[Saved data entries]
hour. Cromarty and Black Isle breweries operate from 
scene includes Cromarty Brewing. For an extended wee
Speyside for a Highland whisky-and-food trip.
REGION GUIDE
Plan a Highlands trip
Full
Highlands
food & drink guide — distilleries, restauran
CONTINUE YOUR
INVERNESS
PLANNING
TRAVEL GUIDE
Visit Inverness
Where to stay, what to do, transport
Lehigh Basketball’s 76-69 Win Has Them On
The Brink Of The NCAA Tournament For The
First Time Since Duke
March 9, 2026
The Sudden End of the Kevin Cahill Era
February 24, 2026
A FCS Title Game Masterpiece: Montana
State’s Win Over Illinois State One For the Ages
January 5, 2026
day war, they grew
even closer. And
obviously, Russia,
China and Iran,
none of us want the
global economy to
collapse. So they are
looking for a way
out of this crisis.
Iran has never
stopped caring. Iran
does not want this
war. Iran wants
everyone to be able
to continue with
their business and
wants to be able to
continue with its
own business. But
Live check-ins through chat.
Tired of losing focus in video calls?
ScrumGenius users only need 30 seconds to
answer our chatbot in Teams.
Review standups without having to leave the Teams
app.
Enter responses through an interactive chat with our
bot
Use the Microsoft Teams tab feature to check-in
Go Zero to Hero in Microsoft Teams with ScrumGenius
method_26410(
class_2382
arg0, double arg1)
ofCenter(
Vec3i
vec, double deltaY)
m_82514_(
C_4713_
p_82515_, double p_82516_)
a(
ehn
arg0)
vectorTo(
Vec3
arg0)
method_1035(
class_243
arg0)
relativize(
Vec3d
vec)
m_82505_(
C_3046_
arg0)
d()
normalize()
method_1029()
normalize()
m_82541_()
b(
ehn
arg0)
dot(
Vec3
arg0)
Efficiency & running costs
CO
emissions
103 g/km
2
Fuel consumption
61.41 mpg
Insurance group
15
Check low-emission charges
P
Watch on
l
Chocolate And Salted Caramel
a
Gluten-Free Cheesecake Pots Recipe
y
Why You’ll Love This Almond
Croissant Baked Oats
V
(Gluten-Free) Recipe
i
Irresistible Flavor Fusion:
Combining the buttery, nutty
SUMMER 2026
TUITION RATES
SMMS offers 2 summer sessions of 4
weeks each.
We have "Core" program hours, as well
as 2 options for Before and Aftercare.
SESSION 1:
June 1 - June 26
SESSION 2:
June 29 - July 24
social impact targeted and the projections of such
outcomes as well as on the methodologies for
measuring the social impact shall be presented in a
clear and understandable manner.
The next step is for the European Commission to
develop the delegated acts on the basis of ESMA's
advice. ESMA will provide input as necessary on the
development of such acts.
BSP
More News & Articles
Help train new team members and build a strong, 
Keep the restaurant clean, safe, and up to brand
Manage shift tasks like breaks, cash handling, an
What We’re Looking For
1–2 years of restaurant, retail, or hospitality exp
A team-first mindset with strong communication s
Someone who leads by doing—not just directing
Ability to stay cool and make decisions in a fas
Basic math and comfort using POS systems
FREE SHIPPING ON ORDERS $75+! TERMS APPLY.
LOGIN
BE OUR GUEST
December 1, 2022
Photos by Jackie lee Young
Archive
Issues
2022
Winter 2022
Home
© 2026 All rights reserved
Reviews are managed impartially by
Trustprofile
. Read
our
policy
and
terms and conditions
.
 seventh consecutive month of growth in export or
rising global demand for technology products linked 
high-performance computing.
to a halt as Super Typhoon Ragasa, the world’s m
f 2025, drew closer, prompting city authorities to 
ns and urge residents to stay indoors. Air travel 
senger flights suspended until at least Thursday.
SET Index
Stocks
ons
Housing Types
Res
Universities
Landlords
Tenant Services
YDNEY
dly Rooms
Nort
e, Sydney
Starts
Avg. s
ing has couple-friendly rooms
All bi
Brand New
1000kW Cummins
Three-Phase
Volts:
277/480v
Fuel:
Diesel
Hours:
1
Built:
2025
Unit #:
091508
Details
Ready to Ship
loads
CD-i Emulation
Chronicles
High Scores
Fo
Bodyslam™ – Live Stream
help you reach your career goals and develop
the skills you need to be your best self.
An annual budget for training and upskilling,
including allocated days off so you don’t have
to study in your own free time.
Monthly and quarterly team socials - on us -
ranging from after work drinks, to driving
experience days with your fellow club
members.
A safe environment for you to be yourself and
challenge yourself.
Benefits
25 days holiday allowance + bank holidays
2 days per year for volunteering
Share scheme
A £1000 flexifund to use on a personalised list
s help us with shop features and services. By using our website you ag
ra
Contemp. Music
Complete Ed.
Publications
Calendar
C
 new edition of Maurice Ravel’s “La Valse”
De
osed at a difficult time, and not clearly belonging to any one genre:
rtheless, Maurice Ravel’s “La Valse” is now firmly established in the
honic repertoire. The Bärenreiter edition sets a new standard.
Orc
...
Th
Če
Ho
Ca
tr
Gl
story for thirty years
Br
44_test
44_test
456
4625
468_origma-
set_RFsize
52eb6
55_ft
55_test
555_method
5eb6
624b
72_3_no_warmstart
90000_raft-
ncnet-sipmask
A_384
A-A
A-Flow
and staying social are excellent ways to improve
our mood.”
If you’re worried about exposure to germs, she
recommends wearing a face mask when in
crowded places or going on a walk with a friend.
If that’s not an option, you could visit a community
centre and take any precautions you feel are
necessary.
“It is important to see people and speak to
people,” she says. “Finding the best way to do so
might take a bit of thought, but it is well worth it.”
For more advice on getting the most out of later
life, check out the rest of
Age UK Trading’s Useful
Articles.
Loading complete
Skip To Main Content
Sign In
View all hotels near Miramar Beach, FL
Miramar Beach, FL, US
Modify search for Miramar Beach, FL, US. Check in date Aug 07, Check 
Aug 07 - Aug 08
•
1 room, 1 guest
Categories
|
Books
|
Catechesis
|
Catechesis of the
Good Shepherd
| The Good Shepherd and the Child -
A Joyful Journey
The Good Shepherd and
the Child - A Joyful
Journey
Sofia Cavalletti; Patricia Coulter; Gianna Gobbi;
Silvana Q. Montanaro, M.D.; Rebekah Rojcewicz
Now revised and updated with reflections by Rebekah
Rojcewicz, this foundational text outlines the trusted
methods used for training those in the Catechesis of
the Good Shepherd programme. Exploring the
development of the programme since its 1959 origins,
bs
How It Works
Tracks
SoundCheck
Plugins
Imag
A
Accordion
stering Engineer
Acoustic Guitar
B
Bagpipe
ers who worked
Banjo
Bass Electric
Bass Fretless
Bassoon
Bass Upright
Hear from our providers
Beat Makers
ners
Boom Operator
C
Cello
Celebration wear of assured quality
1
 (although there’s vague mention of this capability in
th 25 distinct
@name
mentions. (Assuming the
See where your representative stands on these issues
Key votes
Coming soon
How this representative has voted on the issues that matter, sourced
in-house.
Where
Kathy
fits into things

__ABOUT THIS TASK__
Given the records above, restate word for word only the lines starting at the one with "and speak to" and ending at the one with "Skip To Main Content".

__ANSWER AREA__
“It is important to see people and speak to
people,” she says. “Finding the best way to do so
might take a bit of thought, but it is well worth it.”
For more advice on getting the most out of later
life, check out the rest of
Age UK Trading’s Useful
Articles.
Loading complete
Skip To Main Content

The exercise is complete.